Sometimes, radiation oncologists prescribe brachytherapy as the only treatment for certain cancers. Other times it is used along with other treatments. It is most often used in treating certain sarcomas and retinoblastoma.

The radiation therapy team will explain the treatment to the patient and family.

The treatment process

The number of treatments depends on the type of tumor, where it is in the body, and if the patient will have other types of treatment.

The patient will either stay in the hospital during the treatment period or will travel to the hospital daily.
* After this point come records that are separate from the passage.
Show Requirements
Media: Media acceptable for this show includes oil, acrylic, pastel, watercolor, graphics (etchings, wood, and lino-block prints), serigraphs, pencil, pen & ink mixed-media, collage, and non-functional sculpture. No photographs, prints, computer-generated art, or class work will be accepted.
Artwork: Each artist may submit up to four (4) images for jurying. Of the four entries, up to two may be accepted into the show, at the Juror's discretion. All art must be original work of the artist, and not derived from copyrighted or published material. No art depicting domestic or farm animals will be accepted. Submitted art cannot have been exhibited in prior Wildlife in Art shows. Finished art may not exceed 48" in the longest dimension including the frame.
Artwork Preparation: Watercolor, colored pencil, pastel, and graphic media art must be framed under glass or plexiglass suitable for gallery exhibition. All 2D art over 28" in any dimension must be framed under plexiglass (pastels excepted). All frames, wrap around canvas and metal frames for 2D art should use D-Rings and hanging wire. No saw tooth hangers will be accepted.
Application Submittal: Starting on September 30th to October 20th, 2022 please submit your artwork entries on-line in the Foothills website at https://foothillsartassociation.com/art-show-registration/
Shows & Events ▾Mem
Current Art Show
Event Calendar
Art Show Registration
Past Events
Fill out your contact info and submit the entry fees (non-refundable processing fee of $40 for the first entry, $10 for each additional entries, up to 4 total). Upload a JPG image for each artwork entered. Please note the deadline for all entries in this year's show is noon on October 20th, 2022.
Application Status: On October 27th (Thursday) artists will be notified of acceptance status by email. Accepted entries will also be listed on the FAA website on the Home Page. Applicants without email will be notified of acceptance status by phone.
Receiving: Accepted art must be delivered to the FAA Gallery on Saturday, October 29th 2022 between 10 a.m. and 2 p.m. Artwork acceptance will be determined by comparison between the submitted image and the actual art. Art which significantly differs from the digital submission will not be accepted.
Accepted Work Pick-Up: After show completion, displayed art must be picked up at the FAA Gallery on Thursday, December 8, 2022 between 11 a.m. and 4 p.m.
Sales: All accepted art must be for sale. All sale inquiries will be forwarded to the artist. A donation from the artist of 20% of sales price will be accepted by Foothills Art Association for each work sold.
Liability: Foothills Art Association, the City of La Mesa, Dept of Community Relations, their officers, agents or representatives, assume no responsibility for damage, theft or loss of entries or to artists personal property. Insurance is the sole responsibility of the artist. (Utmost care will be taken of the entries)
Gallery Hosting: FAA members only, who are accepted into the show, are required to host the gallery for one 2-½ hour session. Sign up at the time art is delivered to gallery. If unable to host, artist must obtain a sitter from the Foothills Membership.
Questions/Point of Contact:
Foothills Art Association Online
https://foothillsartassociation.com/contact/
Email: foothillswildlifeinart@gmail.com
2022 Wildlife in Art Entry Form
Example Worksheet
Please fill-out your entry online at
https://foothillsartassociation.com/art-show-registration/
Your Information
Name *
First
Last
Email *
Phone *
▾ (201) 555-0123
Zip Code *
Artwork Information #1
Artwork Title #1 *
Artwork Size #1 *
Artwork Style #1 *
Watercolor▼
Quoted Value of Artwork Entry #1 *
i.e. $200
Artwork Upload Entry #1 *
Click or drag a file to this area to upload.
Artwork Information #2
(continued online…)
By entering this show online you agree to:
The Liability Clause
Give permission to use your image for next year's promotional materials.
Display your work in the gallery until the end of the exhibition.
Each pediatric center is different, but the treatment process will follow a similar schedule:

  • The patient will have surgery to remove the tumor. During that surgery, the radiation oncologist will place catheters (thin tubes) that lead to the tumor. Parts of the catheters will stay outside of the skin. The tube itself is not radioactive.
  • The next day, the patient will have a CT scan to make sure the catheters are in the correct position and to help plan the radiation delivery.
  • Three to four days later the radiation oncologist will start the radiation treatments. A radiation therapist will take the patient to a room called the high dose rate room (HDR room). The nurse will remove the bandage covering the catheters. The radiation oncologist will connect the catheters to a machine that contains the radioactive sources. These sources are no bigger than sesame seeds. The patient will not feel them.
  • When everything is connected, the staff will leave the room. No one but the patient may be in the HDR room when the treatment is being delivered.
  • The machine will send the radioactive sources automatically into the catheters to deliver a treatment. The treatment will last about 10–15 minutes. After the treatment, the sources will leave the patient and return to the machine automatically. There is no risk for anyone who will be around the patient between treatments, including pregnant women.
  • The radiation oncologist will disconnect the machine from the catheters. Then, the nurse will cover the catheters with another bandage.

The medical team will remove the catheters after the last treatment.

The patient will return for follow-up visits with the radiation oncologist.